Informed consent is closely linked in medical morality to the principle of respect for autonomy. Informed consent results from giving a patient the relevant information needed to authorize or refuse a proposed course of therapy (or research) and enabling him or her to make a choice about the intervention.5–8 Informed consent may be advocated as a way of maximizing the welfare of the patient. If the patient is more likely than anyone else to know his or her own interests, informed consent could be a strategy for maximizing benefit. Yet the principle of respect for autonomy provides a more powerful foundation for the practice of obtaining consent. If the principle of autonomy requires that people be given a chance to be self-determining, then informed consent would be morally required, even if it turns out not to be necessary to maximize the patient’s welfare. The following cases all pose problems related to respecting autonomy and obtaining an adequately informed consent. In the first cases, we explore issues involving patients who are arguably competent to consent or refuse consent. Then we look at cases involving surrogate consent for incompetent patients. Finally, we examine the question of whether the dental professional also is entitled to respect for his or her autonomy when the patient asks for a treatment that the professional does not want to provide.

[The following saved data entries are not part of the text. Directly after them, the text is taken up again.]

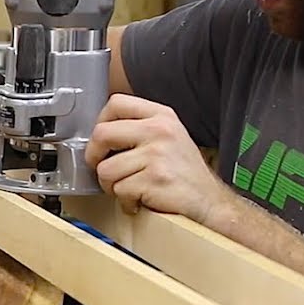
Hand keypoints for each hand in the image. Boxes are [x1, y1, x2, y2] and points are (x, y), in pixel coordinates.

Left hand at [84, 93, 234, 223]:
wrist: (209, 201)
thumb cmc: (183, 172)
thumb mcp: (168, 137)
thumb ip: (138, 128)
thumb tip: (99, 135)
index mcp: (161, 116)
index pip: (115, 103)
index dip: (99, 123)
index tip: (101, 141)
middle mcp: (160, 130)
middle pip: (101, 134)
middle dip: (94, 157)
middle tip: (102, 168)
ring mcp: (157, 154)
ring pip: (105, 169)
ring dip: (111, 185)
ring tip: (129, 188)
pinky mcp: (154, 179)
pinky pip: (119, 190)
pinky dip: (126, 201)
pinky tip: (139, 200)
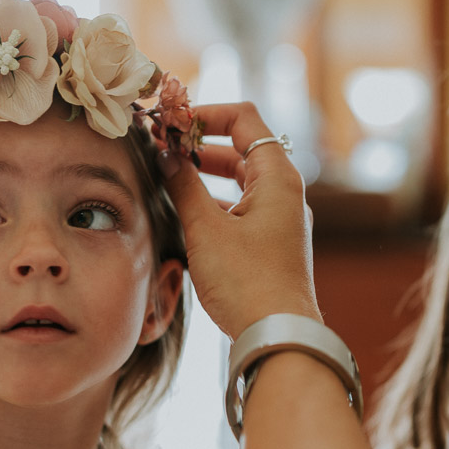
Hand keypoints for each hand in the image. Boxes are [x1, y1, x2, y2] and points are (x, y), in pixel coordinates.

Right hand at [161, 103, 319, 339]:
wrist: (278, 335)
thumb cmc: (247, 282)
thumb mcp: (207, 229)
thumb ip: (184, 187)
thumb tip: (167, 155)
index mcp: (278, 178)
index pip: (245, 119)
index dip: (207, 113)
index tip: (173, 123)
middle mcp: (285, 193)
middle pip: (243, 147)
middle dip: (201, 143)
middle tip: (163, 147)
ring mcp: (281, 218)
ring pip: (242, 179)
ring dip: (207, 172)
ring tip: (170, 174)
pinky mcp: (272, 243)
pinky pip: (243, 206)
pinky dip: (216, 199)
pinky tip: (188, 210)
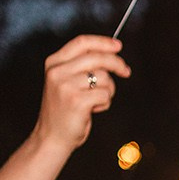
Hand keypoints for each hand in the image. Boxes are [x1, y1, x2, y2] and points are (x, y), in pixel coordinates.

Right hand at [36, 36, 129, 151]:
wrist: (52, 137)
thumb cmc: (64, 110)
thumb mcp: (66, 82)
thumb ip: (81, 67)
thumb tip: (112, 54)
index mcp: (54, 63)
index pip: (81, 43)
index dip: (102, 42)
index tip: (117, 46)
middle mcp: (57, 72)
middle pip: (97, 57)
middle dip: (116, 63)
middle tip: (126, 71)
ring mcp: (66, 86)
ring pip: (103, 77)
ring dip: (108, 90)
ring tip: (97, 100)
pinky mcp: (77, 101)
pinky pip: (105, 94)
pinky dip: (105, 103)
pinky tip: (94, 109)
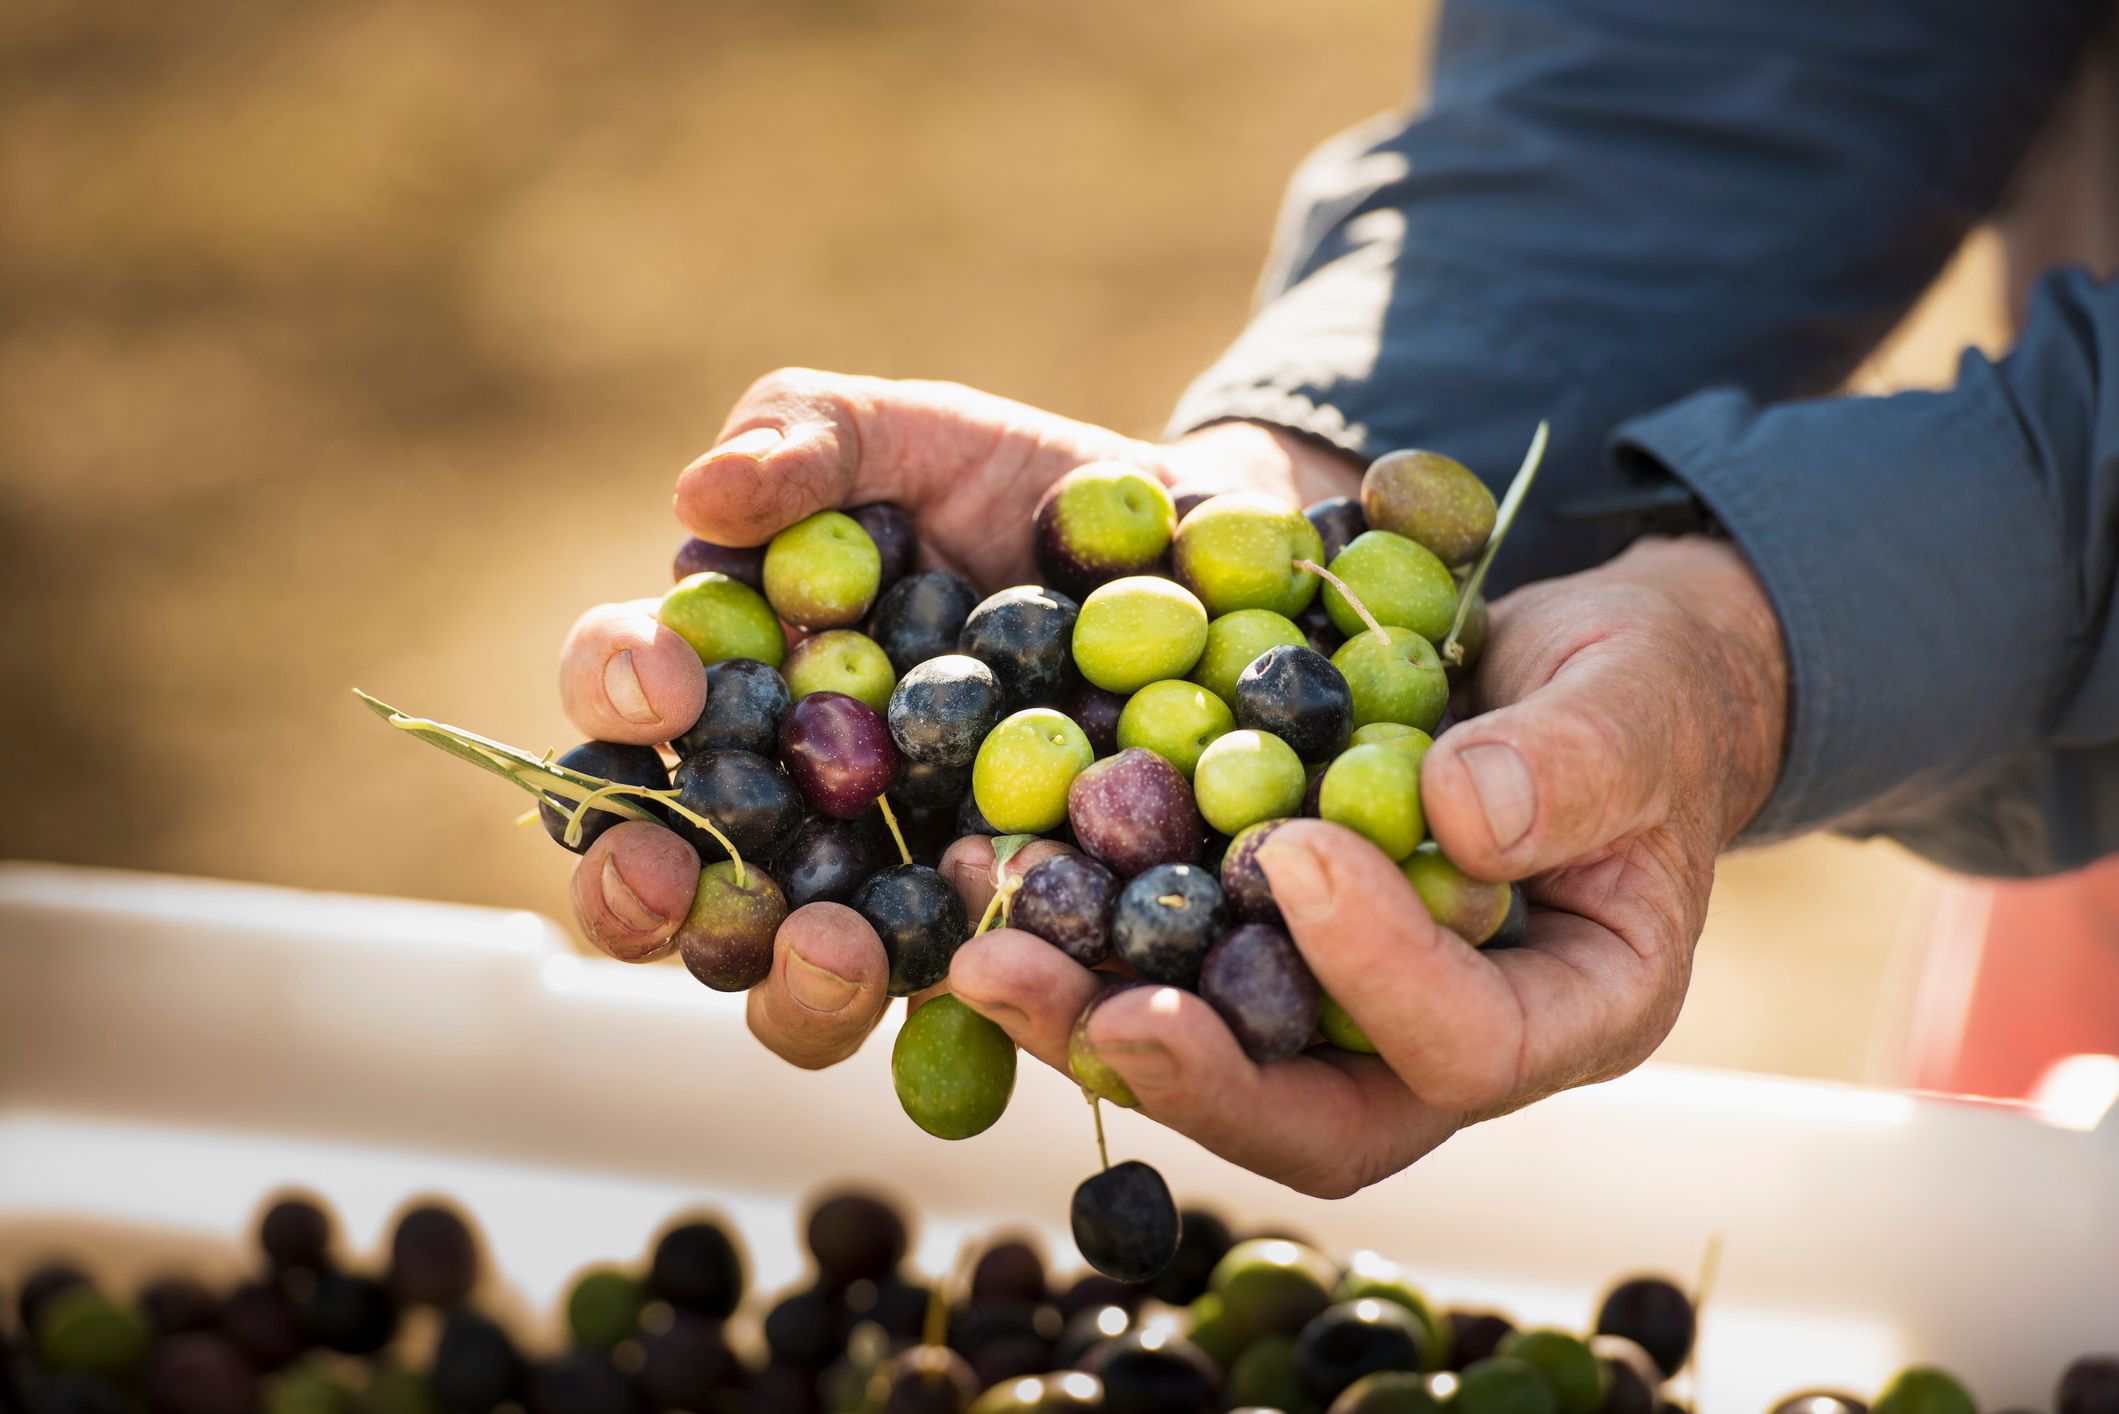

Consent and Competent Patients

Questions of informed consent arise in a most straightforward way with patients who are substantially autonomous. In legal terms, we look first at patients who are, or at least may be, competent to make their own decisions. Dentist Allen Hirsch and philosopher Bernard Gert have provided a framework for assessing the competence of patients.9 They point out that competence should not be regarded as a “global characteristic”; that is, people may be competent for some decisions and not for others. Even in dentistry, a patient may be capable of understanding some choices— whether to use local anesthesia for a restoration—but incompetent to understand others, such as whether full-mouth extraction is necessary. The criterion for competence suggested by Hirsch and Gert is whether the patient is capable of understanding and appreciating the information that is being conveyed during the consent process. This means that competence cannot be assessed solely on the basis of the plausibility of the patient’s decision. A patient’s decision may be unusual, but nevertheless one that he or she understands and that fits with his or her life patterns. On the other hand, a decision by a patient that in the dentist’s view is the best one may be made without real understanding. The first decision would be made competently; the second would not.